Study design: This study is designed as a descriptive, cross-sectional, epidemiological study.
Methods: The academicians of Department of Family Medicine formed a questionnaire (9 questions). Turkish versions of Young’s Internet Addiction Test (YIAT) and Fagerstrom Test for Nicotine Dependence (FTND) were used as data collection tools. Sample volume was calculated as 1632 students, and a total of 1816 students were randomly selected. In classes, cafes and social fields we spoke to the students and informed them about the study. Voluntaries were requested to answer the questions in the questionnaire and fill the scales.

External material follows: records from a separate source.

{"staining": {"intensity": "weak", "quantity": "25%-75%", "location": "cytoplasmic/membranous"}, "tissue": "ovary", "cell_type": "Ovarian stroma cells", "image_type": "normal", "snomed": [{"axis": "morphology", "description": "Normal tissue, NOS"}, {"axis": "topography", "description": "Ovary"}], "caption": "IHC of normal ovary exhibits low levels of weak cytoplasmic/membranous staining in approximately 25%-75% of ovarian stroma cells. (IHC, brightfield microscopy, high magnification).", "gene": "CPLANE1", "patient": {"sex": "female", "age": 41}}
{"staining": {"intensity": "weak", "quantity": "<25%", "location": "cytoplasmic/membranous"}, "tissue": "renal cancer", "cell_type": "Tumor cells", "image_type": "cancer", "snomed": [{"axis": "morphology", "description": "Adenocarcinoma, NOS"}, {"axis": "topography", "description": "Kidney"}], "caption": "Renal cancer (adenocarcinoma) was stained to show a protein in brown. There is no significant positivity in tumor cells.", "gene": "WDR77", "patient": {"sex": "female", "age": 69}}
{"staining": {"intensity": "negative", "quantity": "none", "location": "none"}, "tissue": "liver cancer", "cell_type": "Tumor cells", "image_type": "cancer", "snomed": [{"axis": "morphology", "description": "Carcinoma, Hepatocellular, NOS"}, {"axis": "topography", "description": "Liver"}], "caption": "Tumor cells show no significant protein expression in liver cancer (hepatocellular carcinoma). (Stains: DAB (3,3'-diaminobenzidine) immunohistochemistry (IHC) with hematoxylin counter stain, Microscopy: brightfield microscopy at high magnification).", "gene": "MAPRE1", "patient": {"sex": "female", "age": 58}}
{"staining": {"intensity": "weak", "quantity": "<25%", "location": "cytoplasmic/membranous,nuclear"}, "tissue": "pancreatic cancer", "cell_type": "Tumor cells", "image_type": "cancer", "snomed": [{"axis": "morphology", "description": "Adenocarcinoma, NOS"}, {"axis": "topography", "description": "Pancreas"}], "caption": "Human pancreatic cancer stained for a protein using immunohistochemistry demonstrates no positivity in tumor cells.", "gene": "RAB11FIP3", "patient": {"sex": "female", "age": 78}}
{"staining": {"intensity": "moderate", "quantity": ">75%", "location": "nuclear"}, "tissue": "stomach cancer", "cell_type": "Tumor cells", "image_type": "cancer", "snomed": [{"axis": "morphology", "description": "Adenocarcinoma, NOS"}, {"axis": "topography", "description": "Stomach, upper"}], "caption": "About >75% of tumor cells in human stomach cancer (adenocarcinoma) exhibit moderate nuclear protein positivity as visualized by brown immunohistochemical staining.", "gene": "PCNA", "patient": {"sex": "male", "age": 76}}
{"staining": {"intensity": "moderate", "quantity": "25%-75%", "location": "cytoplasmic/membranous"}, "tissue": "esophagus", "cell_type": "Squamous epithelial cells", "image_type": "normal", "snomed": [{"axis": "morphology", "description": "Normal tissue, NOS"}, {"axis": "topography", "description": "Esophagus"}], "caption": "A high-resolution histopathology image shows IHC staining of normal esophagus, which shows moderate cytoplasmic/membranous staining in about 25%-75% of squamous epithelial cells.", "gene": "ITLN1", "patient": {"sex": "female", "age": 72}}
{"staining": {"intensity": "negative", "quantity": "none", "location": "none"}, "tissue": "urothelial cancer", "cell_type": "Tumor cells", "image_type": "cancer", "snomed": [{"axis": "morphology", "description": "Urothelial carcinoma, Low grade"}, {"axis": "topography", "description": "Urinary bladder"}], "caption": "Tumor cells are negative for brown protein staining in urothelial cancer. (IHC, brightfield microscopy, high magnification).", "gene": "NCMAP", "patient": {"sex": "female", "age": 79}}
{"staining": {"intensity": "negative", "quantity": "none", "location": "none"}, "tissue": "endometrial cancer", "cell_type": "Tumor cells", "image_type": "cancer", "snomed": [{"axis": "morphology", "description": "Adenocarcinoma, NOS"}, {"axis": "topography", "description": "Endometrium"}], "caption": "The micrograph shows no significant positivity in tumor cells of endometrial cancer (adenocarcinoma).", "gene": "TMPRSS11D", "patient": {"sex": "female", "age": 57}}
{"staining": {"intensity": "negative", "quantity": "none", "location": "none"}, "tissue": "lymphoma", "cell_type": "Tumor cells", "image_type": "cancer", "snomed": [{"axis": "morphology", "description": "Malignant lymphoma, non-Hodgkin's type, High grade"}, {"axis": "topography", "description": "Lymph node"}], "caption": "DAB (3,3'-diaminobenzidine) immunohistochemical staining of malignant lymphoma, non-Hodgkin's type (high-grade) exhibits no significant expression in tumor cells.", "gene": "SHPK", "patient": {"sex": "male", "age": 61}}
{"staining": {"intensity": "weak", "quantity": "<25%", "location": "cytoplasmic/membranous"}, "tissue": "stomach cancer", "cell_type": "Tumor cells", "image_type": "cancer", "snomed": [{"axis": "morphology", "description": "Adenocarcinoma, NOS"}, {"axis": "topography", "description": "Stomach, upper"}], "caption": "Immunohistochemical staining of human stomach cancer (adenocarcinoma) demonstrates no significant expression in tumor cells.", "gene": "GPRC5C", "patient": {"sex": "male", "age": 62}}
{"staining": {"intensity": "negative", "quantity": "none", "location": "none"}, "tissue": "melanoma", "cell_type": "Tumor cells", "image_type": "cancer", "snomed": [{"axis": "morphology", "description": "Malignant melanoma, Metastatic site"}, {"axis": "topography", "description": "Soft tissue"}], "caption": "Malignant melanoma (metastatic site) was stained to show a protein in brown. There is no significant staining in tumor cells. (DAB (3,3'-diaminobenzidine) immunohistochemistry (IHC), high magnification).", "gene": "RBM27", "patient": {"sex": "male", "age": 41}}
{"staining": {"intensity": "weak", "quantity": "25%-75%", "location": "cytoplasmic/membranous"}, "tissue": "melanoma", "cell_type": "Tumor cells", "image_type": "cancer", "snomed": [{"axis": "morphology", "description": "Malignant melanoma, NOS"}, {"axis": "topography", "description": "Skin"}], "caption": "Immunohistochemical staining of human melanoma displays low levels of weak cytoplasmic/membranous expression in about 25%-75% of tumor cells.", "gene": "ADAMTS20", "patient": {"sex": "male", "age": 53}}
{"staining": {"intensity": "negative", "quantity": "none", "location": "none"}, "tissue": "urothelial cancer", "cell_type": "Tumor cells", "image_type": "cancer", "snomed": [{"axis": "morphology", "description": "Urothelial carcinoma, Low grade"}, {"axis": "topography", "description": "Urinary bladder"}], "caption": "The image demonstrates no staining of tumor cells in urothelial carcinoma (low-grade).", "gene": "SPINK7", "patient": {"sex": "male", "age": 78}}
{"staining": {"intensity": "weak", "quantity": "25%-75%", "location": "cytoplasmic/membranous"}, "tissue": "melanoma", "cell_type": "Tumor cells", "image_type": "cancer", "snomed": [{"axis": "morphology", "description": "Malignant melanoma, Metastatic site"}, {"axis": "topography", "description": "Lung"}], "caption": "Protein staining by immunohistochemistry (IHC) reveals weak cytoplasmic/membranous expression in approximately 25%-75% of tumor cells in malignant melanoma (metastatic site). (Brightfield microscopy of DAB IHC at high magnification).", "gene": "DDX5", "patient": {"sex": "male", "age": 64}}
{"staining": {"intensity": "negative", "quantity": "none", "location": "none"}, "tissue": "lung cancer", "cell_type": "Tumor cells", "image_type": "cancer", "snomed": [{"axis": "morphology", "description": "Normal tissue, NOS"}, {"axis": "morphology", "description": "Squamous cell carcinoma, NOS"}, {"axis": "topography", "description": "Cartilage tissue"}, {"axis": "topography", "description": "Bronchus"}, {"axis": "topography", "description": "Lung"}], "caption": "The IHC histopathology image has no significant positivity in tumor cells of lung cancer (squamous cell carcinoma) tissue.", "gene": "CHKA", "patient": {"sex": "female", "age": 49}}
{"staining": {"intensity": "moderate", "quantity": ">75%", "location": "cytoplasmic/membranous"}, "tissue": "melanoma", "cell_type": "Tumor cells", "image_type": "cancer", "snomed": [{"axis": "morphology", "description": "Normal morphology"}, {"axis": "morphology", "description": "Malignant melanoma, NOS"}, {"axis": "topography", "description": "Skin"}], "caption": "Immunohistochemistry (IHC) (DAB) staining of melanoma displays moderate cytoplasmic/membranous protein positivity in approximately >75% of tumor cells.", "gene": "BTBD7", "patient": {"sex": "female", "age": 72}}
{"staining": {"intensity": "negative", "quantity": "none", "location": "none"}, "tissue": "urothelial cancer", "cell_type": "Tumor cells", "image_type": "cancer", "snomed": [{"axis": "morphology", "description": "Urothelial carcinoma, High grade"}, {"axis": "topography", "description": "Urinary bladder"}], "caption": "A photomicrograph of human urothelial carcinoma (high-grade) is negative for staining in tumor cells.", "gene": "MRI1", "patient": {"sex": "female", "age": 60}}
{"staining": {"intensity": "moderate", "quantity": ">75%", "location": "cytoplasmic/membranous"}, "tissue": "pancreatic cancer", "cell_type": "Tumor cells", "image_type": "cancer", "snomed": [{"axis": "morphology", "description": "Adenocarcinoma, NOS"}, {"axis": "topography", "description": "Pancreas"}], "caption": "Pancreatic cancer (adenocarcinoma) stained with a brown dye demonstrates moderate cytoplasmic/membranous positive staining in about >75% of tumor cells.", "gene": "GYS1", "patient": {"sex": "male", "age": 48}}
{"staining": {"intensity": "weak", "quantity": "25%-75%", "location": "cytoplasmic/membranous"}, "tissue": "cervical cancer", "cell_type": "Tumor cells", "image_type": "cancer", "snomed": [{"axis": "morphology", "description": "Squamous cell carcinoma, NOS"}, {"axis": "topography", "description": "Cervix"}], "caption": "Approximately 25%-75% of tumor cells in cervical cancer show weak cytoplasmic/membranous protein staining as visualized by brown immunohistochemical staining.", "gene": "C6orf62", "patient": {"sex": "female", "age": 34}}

Results: Mean age of the participants was 21.45±2.58 years (range 18-35 years), and 908 (50%) were male. The mean FTND score was 1.18±2.27 (range 0-10). Of the participants, 24.2% were moderate, high or very high nicotine dependent. Binary logistic regression analysis showed that the gender (p=0.000), place of residence (p=0.000), monthly intake (p=0.023) and presence of symptoms of IA (p=0.000) were independent risk factors for smoking. The mean YIAT score was 40.30±14.95 (range 20-100). Of the participants 76% were users without symptom, 19.6% were users with limited symptoms and 4.4% were pathologic internet users. Binary logistic regression analysis showed that gender (0.004), smoking (p=0.001) and the device used for internet connection (p=0.008) are independent risk factors for presence of symptoms of IA. The FTND score was significantly correlated with the YIAT score (Pearson correlation coefficient=0.164, p=0.000).
Conclusion: Our results indicate that the prevalence of ND and IA are high among the university students. Also, there is a significant relation between ND and IA. Male gender, living in home alone and a higher monthly income are significant risk factors. The educational and preventive activities should take these risk factors into account.